Uvanga
Marie-Hélène Cousineau
par Céline Gobert
Uvanga s’ouvre sur les retrouvailles de parfaits étrangers. Anna (Marianne Farley) et son fils Tomas (Lukasi Forrest) débarquent à Igloolik, petite ville du bassin de Foxe dans le Nunavut, 14 ans après la naissance du garçon. Ils y retrouvent les grands-parents de Tomas, ainsi que Travis, son demi-frère. Leur père vient de mourir, dans de mystérieuses circonstances. Tomas et Travis ne se connaissent pas. Anna et les parents de son ancien amant ne se connaissent plus. Dans le gouffre de ces années passées sans se voir se sont creusées les différences, les rancoeurs, les rancunes. Tomas a grandi à Montréal dans un milieu que l’on devine aisé. Travis a grandi dans un contexte plus défavorisé et au cœur d’une nature aussi magnifique qu’impitoyable.
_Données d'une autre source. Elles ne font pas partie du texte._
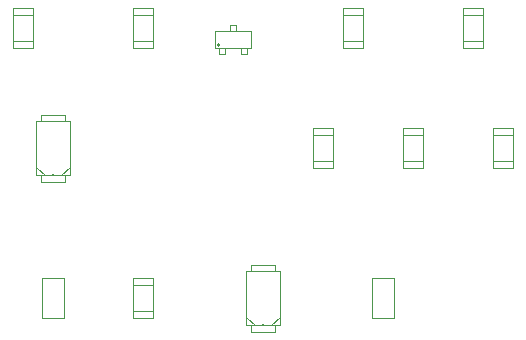
<source format=gbr>
%TF.GenerationSoftware,Altium Limited,Altium Designer,22.0.2 (36)*%
G04 Layer_Color=16711935*
%FSLAX26Y26*%
%MOIN*%
%TF.SameCoordinates,18AA30F0-C86B-41F5-80B4-D111BAE5B25F*%
%TF.FilePolarity,Positive*%
%TF.FileFunction,Other,Mechanical_13*%
%TF.Part,Single*%
G01*
G75*
%TA.AperFunction,NonConductor*%
%ADD21C,0.000000*%
%ADD22C,0.001000*%
%ADD23C,0.003937*%
D21*
X5356000Y2344500D02*
G03*
X5356000Y2344500I-5000J0D01*
G01*
X4803000Y1911000D02*
G03*
X4803000Y1911000I-3000J0D01*
G01*
X5503000Y1411000D02*
G03*
X5503000Y1411000I-3000J0D01*
G01*
D22*
X4665552Y2334000D02*
X4734448D01*
X4665552D02*
Y2466000D01*
X4734448D01*
Y2334000D02*
Y2466000D01*
X4665552Y2444000D02*
Y2466000D01*
X4734448D01*
Y2444000D02*
Y2466000D01*
X4665552Y2444000D02*
X4734448D01*
Y2334000D02*
Y2356000D01*
X4665552Y2334000D02*
X4734448D01*
X4665552D02*
Y2356000D01*
X4734448D01*
X5341000Y2334500D02*
Y2389500D01*
X5459000D01*
Y2334500D02*
Y2389500D01*
X5341000Y2334500D02*
X5459000D01*
X5390000Y2389500D02*
Y2411000D01*
X5410000D01*
Y2389500D02*
Y2411000D01*
X5390000Y2389500D02*
X5410000D01*
X5446024Y2313000D02*
Y2334500D01*
X5426024Y2313000D02*
X5446024D01*
X5426024D02*
Y2334500D01*
X5446024D01*
X5373976Y2313000D02*
Y2334500D01*
X5353976Y2313000D02*
X5373976D01*
X5353976D02*
Y2334500D01*
X5373976D01*
X4761000Y1911000D02*
X4839000D01*
X4761000Y1888000D02*
Y1911000D01*
Y1888000D02*
X4839000D01*
Y1911000D01*
X4761000Y2089000D02*
X4839000D01*
Y2112000D01*
X4761000D02*
X4839000D01*
X4761000Y2089000D02*
Y2112000D01*
X4744500Y1938750D02*
X4772250Y1911000D01*
X4827750D02*
X4855500Y1938750D01*
Y1911000D02*
Y2089000D01*
X4744500D02*
X4855500D01*
X4744500Y1911000D02*
Y2089000D01*
Y1911000D02*
X4855500D01*
X5065552Y2334000D02*
X5134448D01*
X5065552D02*
Y2466000D01*
X5134448D01*
Y2334000D02*
Y2466000D01*
X5065552Y2444000D02*
Y2466000D01*
X5134448D01*
Y2444000D02*
Y2466000D01*
X5065552Y2444000D02*
X5134448D01*
Y2334000D02*
Y2356000D01*
X5065552Y2334000D02*
X5134448D01*
X5065552D02*
Y2356000D01*
X5134448D01*
X6165552Y2334000D02*
X6234448D01*
X6165552D02*
Y2466000D01*
X6234448D01*
Y2334000D02*
Y2466000D01*
X6165552Y2444000D02*
Y2466000D01*
X6234448D01*
Y2444000D02*
Y2466000D01*
X6165552Y2444000D02*
X6234448D01*
Y2334000D02*
Y2356000D01*
X6165552Y2334000D02*
X6234448D01*
X6165552D02*
Y2356000D01*
X6234448D01*
X5765552Y2334000D02*
X5834448D01*
X5765552D02*
Y2466000D01*
X5834448D01*
Y2334000D02*
Y2466000D01*
X5765552Y2444000D02*
Y2466000D01*
X5834448D01*
Y2444000D02*
Y2466000D01*
X5765552Y2444000D02*
X5834448D01*
Y2334000D02*
Y2356000D01*
X5765552Y2334000D02*
X5834448D01*
X5765552D02*
Y2356000D01*
X5834448D01*
X6265552Y1934000D02*
X6334448D01*
X6265552D02*
Y2066000D01*
X6334448D01*
Y1934000D02*
Y2066000D01*
X6265552Y2044000D02*
Y2066000D01*
X6334448D01*
Y2044000D02*
Y2066000D01*
X6265552Y2044000D02*
X6334448D01*
Y1934000D02*
Y1956000D01*
X6265552Y1934000D02*
X6334448D01*
X6265552D02*
Y1956000D01*
X6334448D01*
X5965552Y1934000D02*
X6034448D01*
X5965552D02*
Y2066000D01*
X6034448D01*
Y1934000D02*
Y2066000D01*
X5965552Y2044000D02*
Y2066000D01*
X6034448D01*
Y2044000D02*
Y2066000D01*
X5965552Y2044000D02*
X6034448D01*
Y1934000D02*
Y1956000D01*
X5965552Y1934000D02*
X6034448D01*
X5965552D02*
Y1956000D01*
X6034448D01*
X5665552Y1934000D02*
X5734448D01*
X5665552D02*
Y2066000D01*
X5734448D01*
Y1934000D02*
Y2066000D01*
X5665552Y2044000D02*
Y2066000D01*
X5734448D01*
Y2044000D02*
Y2066000D01*
X5665552Y2044000D02*
X5734448D01*
Y1934000D02*
Y1956000D01*
X5665552Y1934000D02*
X5734448D01*
X5665552D02*
Y1956000D01*
X5734448D01*
X5461000Y1411000D02*
X5539000D01*
X5461000Y1388000D02*
Y1411000D01*
Y1388000D02*
X5539000D01*
Y1411000D01*
X5461000Y1589000D02*
X5539000D01*
Y1612000D01*
X5461000D02*
X5539000D01*
X5461000Y1589000D02*
Y1612000D01*
X5444500Y1438750D02*
X5472250Y1411000D01*
X5527750D02*
X5555500Y1438750D01*
Y1411000D02*
Y1589000D01*
X5444500D02*
X5555500D01*
X5444500Y1411000D02*
Y1589000D01*
Y1411000D02*
X5555500D01*
X5065552Y1434000D02*
X5134448D01*
X5065552D02*
Y1566000D01*
X5134448D01*
Y1434000D02*
Y1566000D01*
X5065552Y1544000D02*
Y1566000D01*
X5134448D01*
Y1544000D02*
Y1566000D01*
X5065552Y1544000D02*
X5134448D01*
Y1434000D02*
Y1456000D01*
X5065552Y1434000D02*
X5134448D01*
X5065552D02*
Y1456000D01*
X5134448D01*
D23*
X4835434Y1433070D02*
Y1566930D01*
X4764566Y1433070D02*
Y1566930D01*
X4835434D01*
X4764566Y1433070D02*
X4835434D01*
X5935434D02*
Y1566930D01*
X5864566Y1433070D02*
Y1566930D01*
X5935434D01*
X5864566Y1433070D02*
X5935434D01*
%TF.MD5,28943e902ff4f31782769741c08c978c*%
M02*

</source>
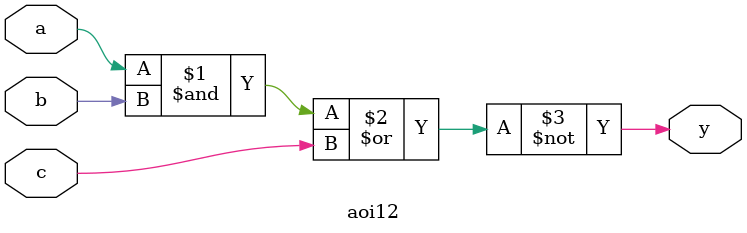
<source format=v>

module array_test001(a, b, c, y);
	input a;
	input [31:0] b, c;
	output [31:0] y;

	aoi12 p [31:0] (a, b, c, y);
endmodule

module aoi12(a, b, c, y);
	input a, b, c;
	output y;
	assign y = ~((a & b) | c);
endmodule


</source>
C’est d’abord ce choc des cultures et ces éducations opposées que narre Uvanga (prix du meilleur film au Festival international du film de Yellowknife en 2013), d’une façon si brillamment nuancée qu’il évite toute démonstration et clichés. Ni le mode de vie occidental et nord-américain, ni celui du Grand Nord, plus proche de la nature et des traditions ancestrales, n’est présenté comme meilleur, comme supérieur à l’autre. Pour autant, aucun des travers des deux éducations et milieux n’est ignoré. Il s’agit du deuxième film des co-réalisatrices après Before Tomorrow qui avait remporté le prix du Meilleur premier film canadien au Festival international du film de Toronto en 2008. La différence ici est que le scénario s’inscrit dans une réalité contemporaine, et non pas dans les années 1840, ce qui offre à voir au monde la réalité actuelle des peuples du Grand Nord : isolement, alcoolisme, sédentarité, machisme. Mais aussi : entraide, respect des aînés, proximité d’esprit et de corps avec la nature.
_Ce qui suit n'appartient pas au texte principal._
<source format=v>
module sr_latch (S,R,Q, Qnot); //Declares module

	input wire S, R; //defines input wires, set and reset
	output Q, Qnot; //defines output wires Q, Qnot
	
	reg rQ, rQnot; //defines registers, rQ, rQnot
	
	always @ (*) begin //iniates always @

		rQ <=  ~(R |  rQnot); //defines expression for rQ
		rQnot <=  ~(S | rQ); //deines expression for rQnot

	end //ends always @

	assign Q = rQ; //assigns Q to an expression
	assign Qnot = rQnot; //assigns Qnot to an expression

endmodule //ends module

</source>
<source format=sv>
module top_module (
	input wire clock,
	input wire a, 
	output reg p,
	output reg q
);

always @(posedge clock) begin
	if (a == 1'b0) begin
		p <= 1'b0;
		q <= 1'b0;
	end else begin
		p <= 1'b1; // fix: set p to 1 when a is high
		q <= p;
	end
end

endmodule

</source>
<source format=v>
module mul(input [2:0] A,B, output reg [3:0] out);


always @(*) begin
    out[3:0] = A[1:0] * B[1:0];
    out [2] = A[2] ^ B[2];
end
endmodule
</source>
Idéalement, la société contemporaine devrait prendre exemple sur l’évolution de la relation entre les deux frères : ouverture à l’autre, absence de jugement, réconciliation des peuples (Nord et Sud). Uvanga démontre que nous ne sommes, arbitrairement, que le produit de notre environnement, notre culture et notre éducation, et qu’en conséquence le seul choix qu’il nous reste est de poser un œil bienveillant sur l’autre. Le message sous-jacent du film, développé par Marie-Hélène Cousineau et Madeline Piujuq Ivalu, est d’une simplicité désarmante, mais lâché sans naïveté aucune : la connaissance de soi entraîne le respect de l’autre. La quête identitaire, la découverte de ses origines, le désir de se repentir ou la nécessité de se pardonner sont autant de routes vers la réconciliation avec soi et avec les autres. Uvanga signifie d’ailleurs « moi-même » en inuktitut, renvoyant à ce nécessaire retour à soi, à cette douloureuse mais salvatrice mise en ordre de tous les morceaux éparpillés du soi pour mieux se comprendre, mieux comprendre l’autre, et avancer plus sereinement vers l’avenir.
Si l’universalité de l’histoire aurait pu s’inscrire dans n’importe quel paysage, celui du Nunavut en fait jaillir une puissance évocatrice et symbolique supplémentaire et vient illustrer, par sa rudesse et son sublime simultanés, les contrastes intrinsèques à ces vies. A l’instar d’On the Ice d’Andrew Okpeaha Mac Lean, qui mettait en scène des adolescents inupiaks dans le nord de l’Alaska, le cadre sert de personnage à part entière. Dans ce dernier, le cinéaste trouvait dans la froideur du blanc et l’âpreté des glaces l’écho parfait à la violente culpabilité qui rongeait les deux Inupiaks après la mort accidentelle de leur ami lors d’une dispute. Dans le délicat Uvanga, le chemin des personnages vers une paix intérieure tourmente autant que ce soleil qui ne se couche jamais, se fait aussi calme et solitaire que ces eaux sur lesquelles Tomas, enfant de la ville, chasse son premier phoque.